In defense of The Howling V: Rebirth

It’s completely reasonable to be skeptical about the claim that the fifth entry in the Howling series is a pretty damn good flick. It’s hard to remember the reason I even watched it in the first place. Either it was a slow night on cable or the desire to see a new werewolf tale overcame my skepticism. Whatever the reason, it’s a movie I’ve seen many times over the years because it is a really fun spin on a very familiar story. It’s also charmingly (not annoyingly) low budget.

Filmed and set in Hungary, Howling V: The Rebirth centers on a group of strangers who find themselves mysteriously gathered together for a trip to an ancient Hungarian castle. Once there, a werewolf starts killing the group members off one at a time. In response, the dwindling survivors band together to identify and destroy the creature among them.

Howling V Rebirth

The simplicity and familiarity of the premise works thanks mainly to the spectacular location. The castle is amazing and the perfect setting for a werewolf movie. It’s huge and dark and offers so many places to hide (or get lost), not to mention the fact that it would be insanely creepy without the presence of a werewolf. Director Neal Sundstrom, who really hasn’t done much else, does a great job utilizing the location for full effect.

While one or two cast members might be recognizable to people, in particular Philip Davis (Alien 3), the fact that most, if not all, are unknowns helps because you don’t have preconceived notions about the characters or know right off the bat who is likely to live and who will be dead before the group even suspects something is amiss. There’s not really any character development anyway, so you could play a fun game of guessing who will die next.

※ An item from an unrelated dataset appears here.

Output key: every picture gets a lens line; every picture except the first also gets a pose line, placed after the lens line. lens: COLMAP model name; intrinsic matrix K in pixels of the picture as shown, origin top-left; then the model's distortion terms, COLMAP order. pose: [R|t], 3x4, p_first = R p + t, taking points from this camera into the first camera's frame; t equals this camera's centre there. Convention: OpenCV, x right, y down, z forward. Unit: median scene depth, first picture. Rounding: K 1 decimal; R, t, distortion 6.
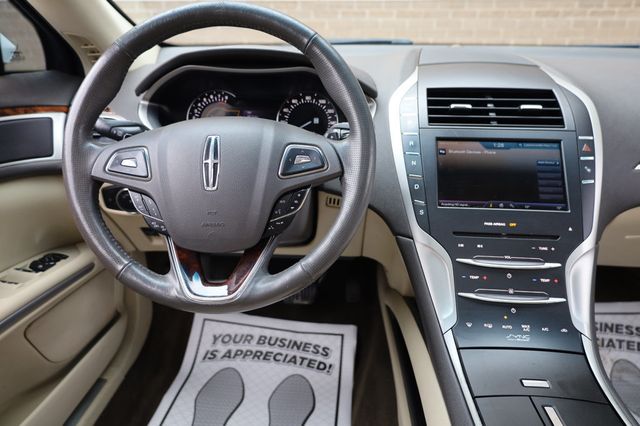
lens RADIAL K [[486.5, 0, 306.5], [0, 486.5, 214.1], [0, 0, 1]] dist [0.006171, -0.000659]
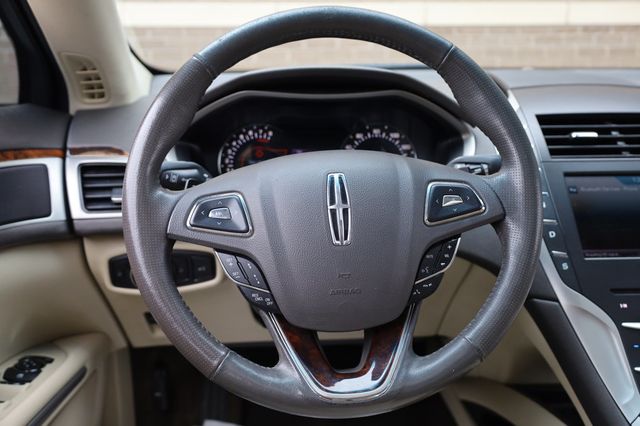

Howling V Rebirth Granted this film is not masterpiece. The low budget means that you hardly catch even a glimpse of the werewolf, and there really isn’t much gore, which you’d expect the fourth sequel in a horror series to have plenty of. There’s certainly no transformation sequence (which maybe isn’t a bad thing given the budget). But considering how only the original is held in high regard combined with the fact that expectations are extremely low for any title with a 5 (or V) after it regardless of genre, this is a surprisingly effective and entertaining little chiller. If you like werewolf movies or anything set in a castle, it’s worth your time.